If you’ve taken the lessons in The Greatest Personal Finance Book Ever Written (Len Penzo’s words, not ours) to heart, you know that you’re never going to build wealth if you restrict yourself to the money that derives from a W-2. You need to start embracing those other sources of income:

  • from any limited liability company that you set up, funneled your personal income through and thus likely qualified for lower taxes on.
  • from any S-corporation you set up, same thing.
  • K-1s. Do you have a partnership requiring distributions to be handled on yet another form? If not, why not? Otherwise you’re stuck in your pathetic little tax bracket, at the whim of legislators who design the tax code specifically to keep you in its clutches. God, you really need to read our book. Especially Chapter 9, the one on taxes. Here’s the link again.
  • foreign income. Did you know you can get paid by people in other countries, too? Most people don’t, which is a contributing factor to why they’re still less rich than they could be.
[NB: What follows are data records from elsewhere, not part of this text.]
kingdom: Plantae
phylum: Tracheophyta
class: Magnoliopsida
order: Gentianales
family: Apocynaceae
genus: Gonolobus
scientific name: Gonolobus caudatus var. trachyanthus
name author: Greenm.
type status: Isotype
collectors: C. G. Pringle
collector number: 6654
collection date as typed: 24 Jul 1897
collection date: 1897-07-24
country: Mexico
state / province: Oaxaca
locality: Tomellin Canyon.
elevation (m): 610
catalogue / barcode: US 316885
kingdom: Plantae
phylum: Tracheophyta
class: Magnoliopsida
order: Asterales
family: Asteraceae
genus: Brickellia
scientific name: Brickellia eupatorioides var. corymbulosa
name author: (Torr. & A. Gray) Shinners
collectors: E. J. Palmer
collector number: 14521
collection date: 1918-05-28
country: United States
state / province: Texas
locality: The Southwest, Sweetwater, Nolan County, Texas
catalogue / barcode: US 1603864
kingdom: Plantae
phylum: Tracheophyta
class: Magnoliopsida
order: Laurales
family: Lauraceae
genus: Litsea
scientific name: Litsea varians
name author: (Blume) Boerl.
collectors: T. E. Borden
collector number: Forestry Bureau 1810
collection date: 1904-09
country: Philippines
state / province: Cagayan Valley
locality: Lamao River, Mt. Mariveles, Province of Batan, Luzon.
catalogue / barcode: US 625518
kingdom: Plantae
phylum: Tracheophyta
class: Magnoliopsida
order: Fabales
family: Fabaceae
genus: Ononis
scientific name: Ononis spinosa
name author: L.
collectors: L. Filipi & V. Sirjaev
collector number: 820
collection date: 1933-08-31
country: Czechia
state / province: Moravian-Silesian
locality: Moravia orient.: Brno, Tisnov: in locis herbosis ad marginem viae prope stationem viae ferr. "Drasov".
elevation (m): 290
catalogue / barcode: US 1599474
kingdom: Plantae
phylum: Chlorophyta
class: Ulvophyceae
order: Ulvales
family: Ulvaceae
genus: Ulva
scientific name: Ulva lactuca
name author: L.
But yeah, keep contributing to that emergency fund.
  • trusts, private placement income, etc.

If you’ve got at least one of these, Ana Maria or her local equivalent will stare at you, stare at your documentation, cock her head at a 30º angle, open her mouth a little, and call for a supervisor who will then do the same things in the same order.

So if you’re deriving any kind of passive income, find a professional: a Certified Public Accountant who can find the complex deductions and credits that few mall tax preparers know the first thing about. You’ll pay considerably less, too.

Wait. A CPA charges less than an H&R Block preparer?

No, of course not. That’s absurd. They can charge 10 times as much, and should. And do. But that’s still just a fraction of what you’ll save in taxes.

From a taxpayer’s standpoint (that’s you), you either want to be safe on shore with TurboTax, or out past the breakers with a CPA who sends you Christmas cards and itemized bills. It’s in the middle, dealing with a preparer who barely knows more about taxes than a lay person does, where you get clobbered.

*But it will:

  • Regulate insurers’ business models, forbidding them from taking more than 15% of revenue as profit.
  • Phase out annual spending caps by next year.
  • Prohibit you from using a Health Savings Account to buy any over-the-counter drug other than insulin.
  • Designate domestic violence counseling as a medical treatment, for some reason.
  • Set caps on premia, the inevitable result of which will be the federal government becoming the default health insurance provider.